Location
- Country: Canada
- Province: British Columbia
- District: Cassiar Land District

Physical characteristics
- Source: Xhlawit
- • location: Coast Mountains
- • coordinates: 55°6′33″N 129°12′19″W﻿ / ﻿55.10917°N 129.20528°W
- • elevation: 1,533 m (5,030 ft)
- Mouth: Nass River
- • coordinates: 55°12′26″N 129°9′15″W﻿ / ﻿55.20722°N 129.15417°W
- • elevation: 30 m (98 ft)
- Length: 17 km (11 mi)
- Basin size: 72.5 km^{2} (28.0 sq mi),
- • average: 2.17 m^{3}/s (77 cu ft/s)

Basin features
- Topo map: NTS103P3 Tseax River

= Vetter Creek =

Vetter Creek is a tributary of the Nass River in the northern part of the province of British Columbia, Canada.

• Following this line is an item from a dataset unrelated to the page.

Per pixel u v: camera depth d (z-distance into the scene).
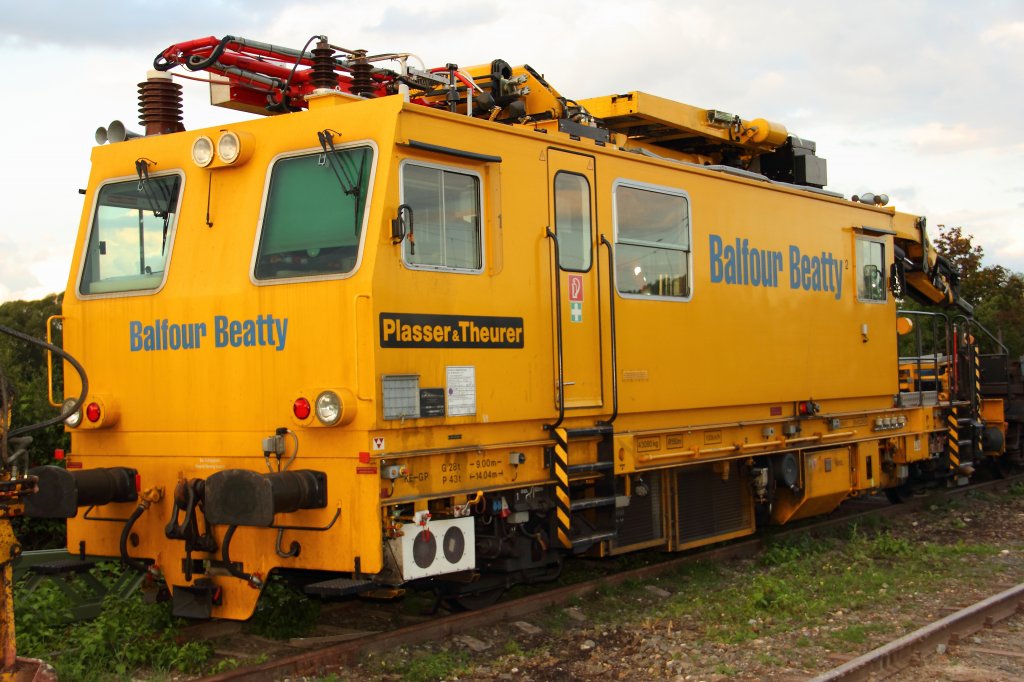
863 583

From its source at Xhlawit (formerly "Vetter Mountain"), Vetter Creek flows generally east and north for roughly
17 km
to join the Nass River near the Nisga'a communities of Gitwinksihlkw and Gitlaxt'aamiks (formerly "Canyon City" and "New Aiyansh" respectively).

Vetter Creek's watershed covers 72.5 km2. The lower part of the drainage basin near the creek's mouth is within Nisga'a Memorial Lava Bed Corridor Protected Area, which adjoins Nisga'a Memorial Lava Bed Provincial Park and was established as part of the Nisga'a Treaty.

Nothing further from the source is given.